**EXERCISE INSTRUCTIONS**
All pictures must be left out as you transcribe the lines from the first line of the data to the line containing "ring dip: (342, 460)", both included.

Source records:
• • •

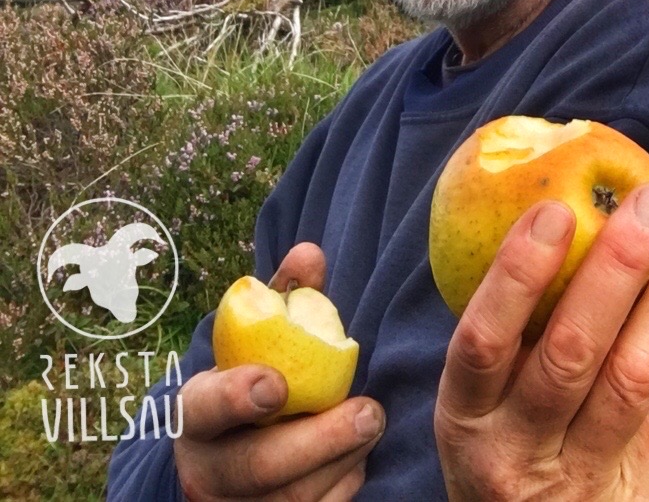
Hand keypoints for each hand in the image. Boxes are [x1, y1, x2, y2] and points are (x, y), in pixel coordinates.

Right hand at [174, 244, 383, 501]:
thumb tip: (310, 252)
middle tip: (368, 412)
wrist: (219, 457)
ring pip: (291, 499)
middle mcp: (208, 469)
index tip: (276, 382)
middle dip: (318, 441)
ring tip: (372, 423)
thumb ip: (279, 297)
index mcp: (195, 414)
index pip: (204, 409)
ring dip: (342, 460)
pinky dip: (342, 487)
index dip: (235, 397)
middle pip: (257, 467)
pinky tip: (359, 457)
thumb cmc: (246, 379)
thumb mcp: (251, 340)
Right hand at [434, 184, 648, 501]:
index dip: (516, 274)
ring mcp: (579, 476)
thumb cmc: (508, 456)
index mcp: (466, 416)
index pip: (483, 342)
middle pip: (569, 353)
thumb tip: (564, 216)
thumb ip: (511, 334)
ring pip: (629, 377)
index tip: (554, 209)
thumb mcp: (485, 408)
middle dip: (614, 267)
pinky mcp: (634, 490)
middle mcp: (515, 452)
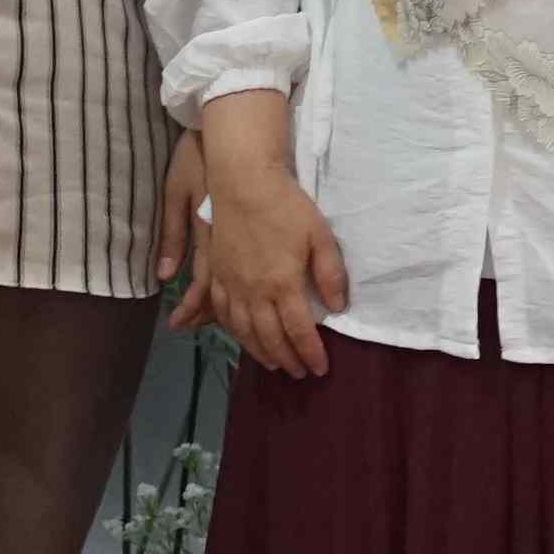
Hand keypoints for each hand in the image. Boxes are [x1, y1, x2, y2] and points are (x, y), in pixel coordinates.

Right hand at [165, 101, 350, 376]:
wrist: (241, 180)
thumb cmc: (285, 204)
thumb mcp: (320, 235)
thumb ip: (330, 274)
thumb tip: (338, 307)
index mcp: (282, 283)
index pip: (299, 331)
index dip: (310, 353)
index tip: (320, 369)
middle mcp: (254, 291)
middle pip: (270, 337)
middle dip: (287, 360)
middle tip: (299, 373)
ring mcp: (231, 284)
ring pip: (243, 330)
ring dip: (259, 351)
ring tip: (273, 364)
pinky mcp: (216, 272)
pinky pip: (221, 312)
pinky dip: (233, 331)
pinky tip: (242, 336)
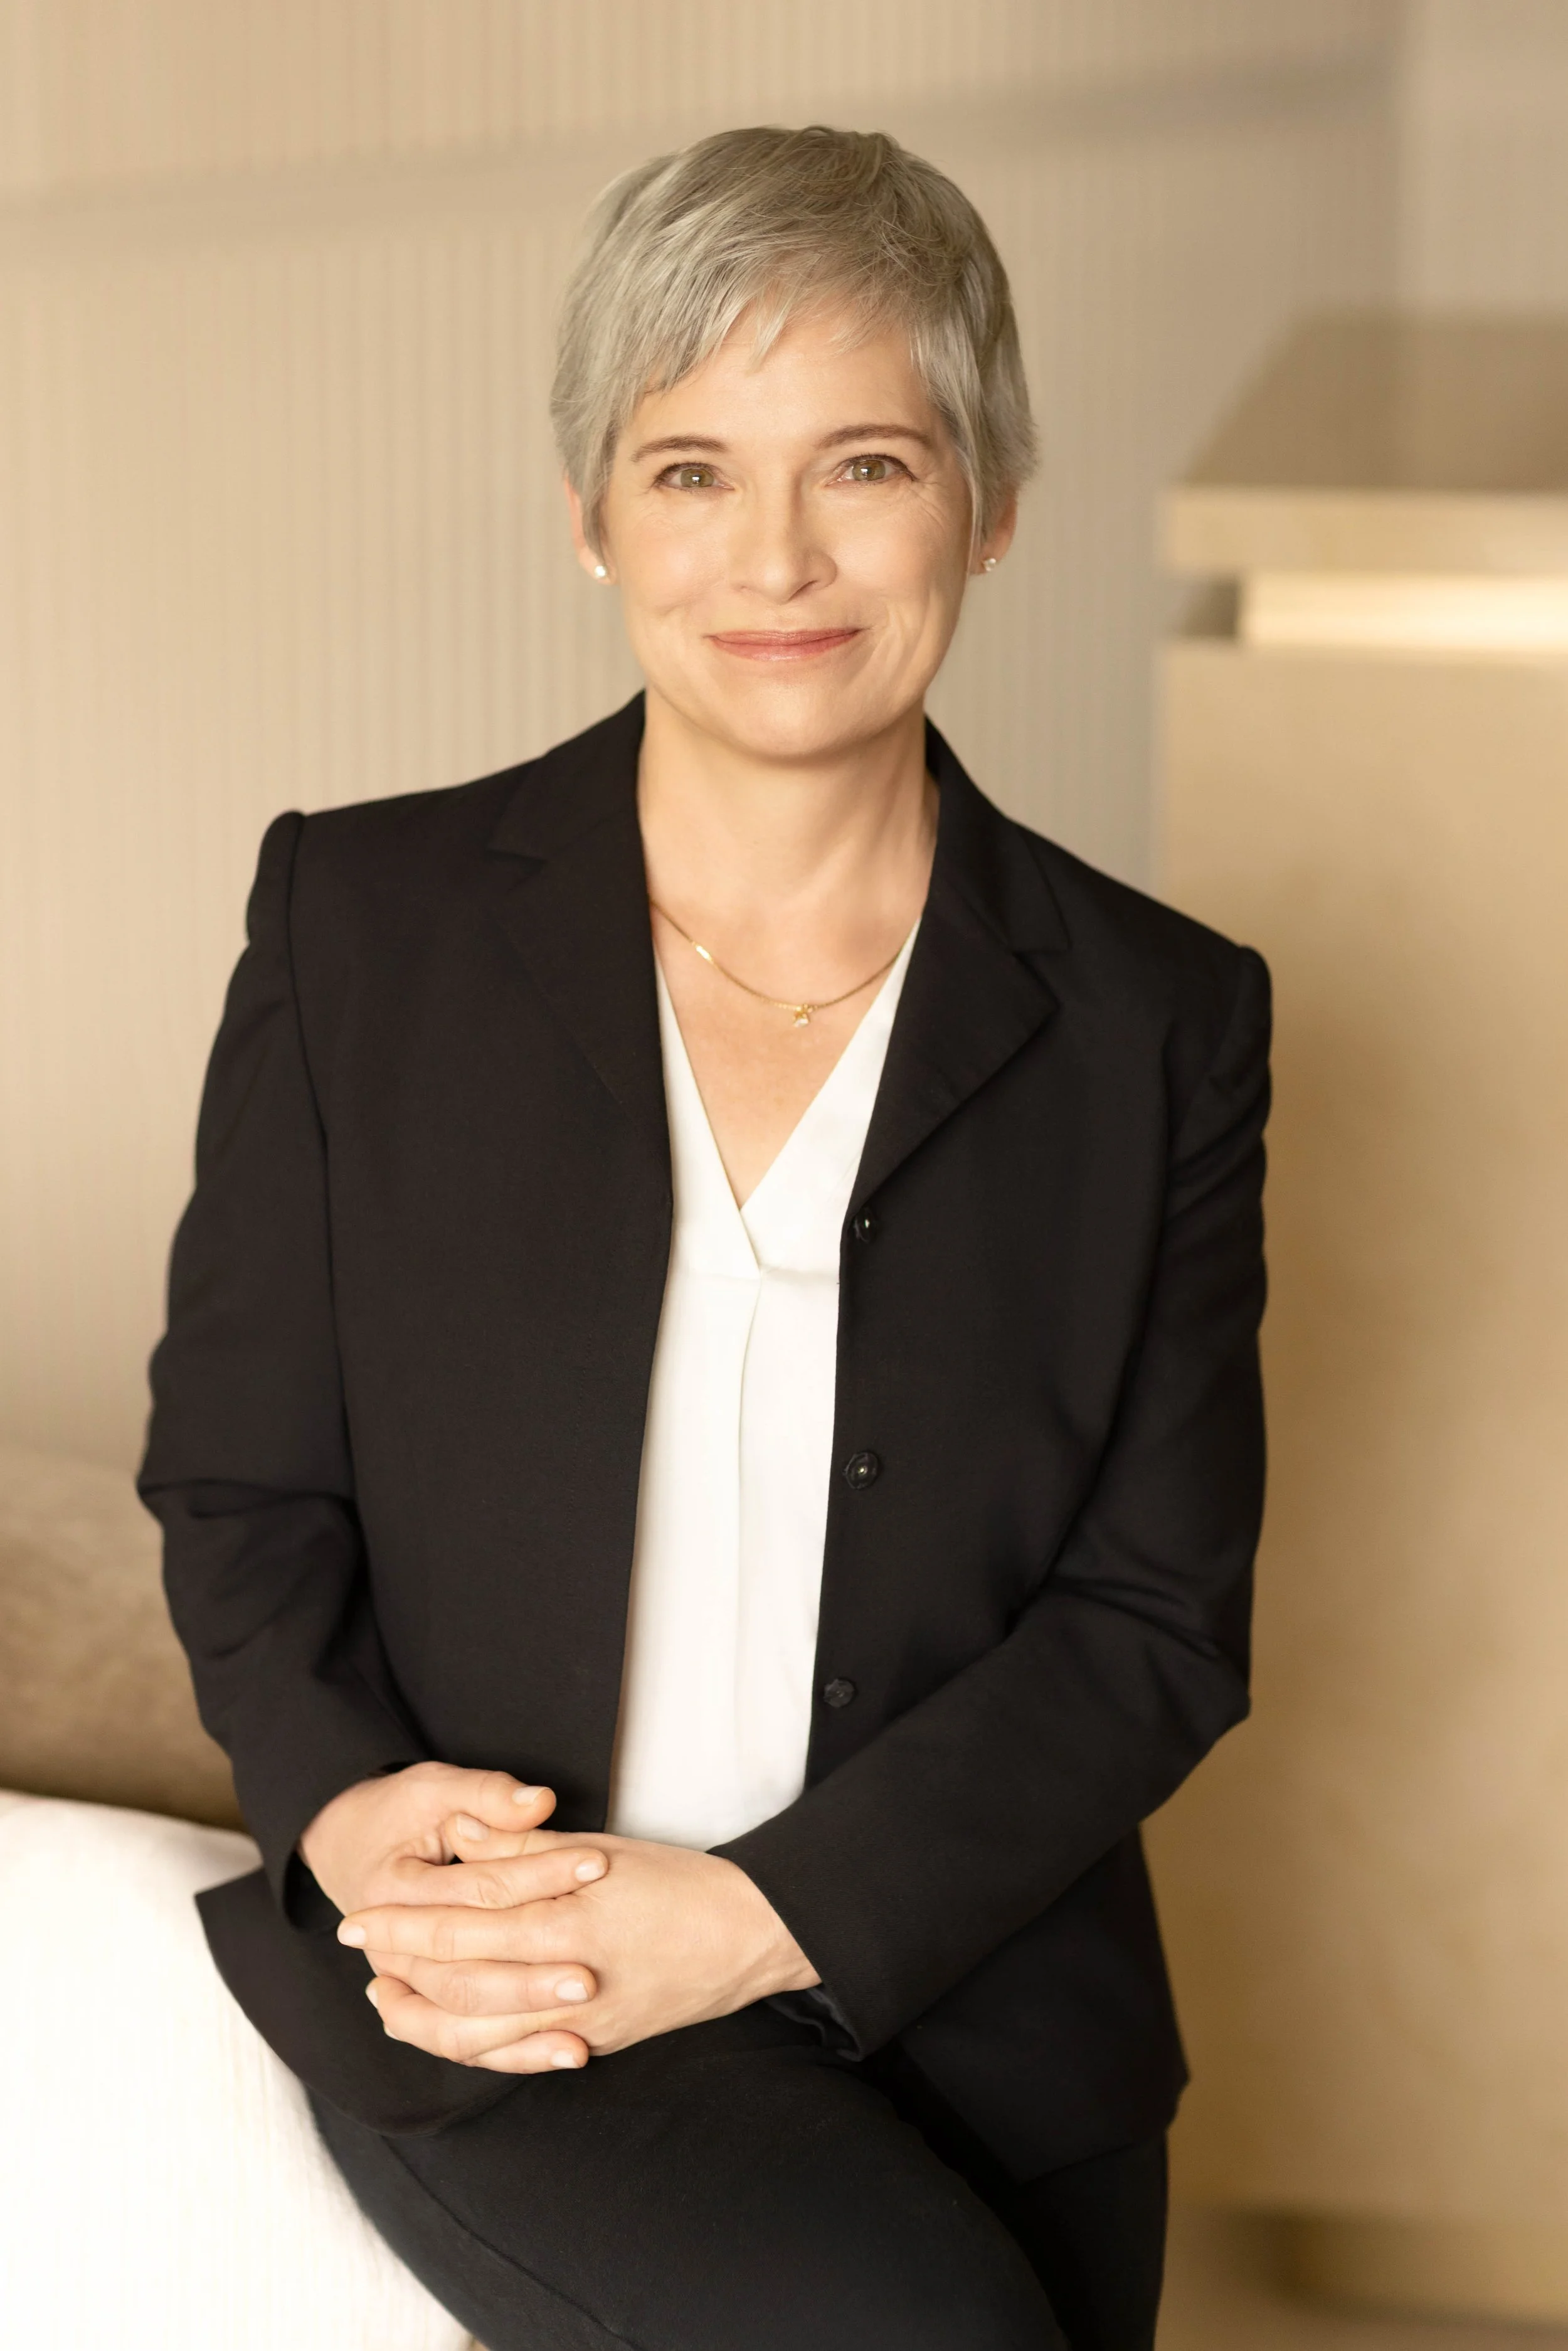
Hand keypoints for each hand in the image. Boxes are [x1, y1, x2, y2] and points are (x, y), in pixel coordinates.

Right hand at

• • •

**RESULT**
Hand keypoints for each hand in the image. Boxes are [x1, y1, x2, y2] and points are (x, y), in pixel coordinates.

Right hand at [174, 244, 383, 501]:
thumb tip: (310, 252)
middle tip: (368, 412)
wrist: (219, 457)
ring pip: (291, 499)
middle mcp: (208, 469)
index tip: (276, 382)
middle dip: (318, 441)
ring tip: (372, 423)
thumb ip: (279, 297)
index mcp: (195, 414)
index pip: (204, 409)
ring dip: (342, 460)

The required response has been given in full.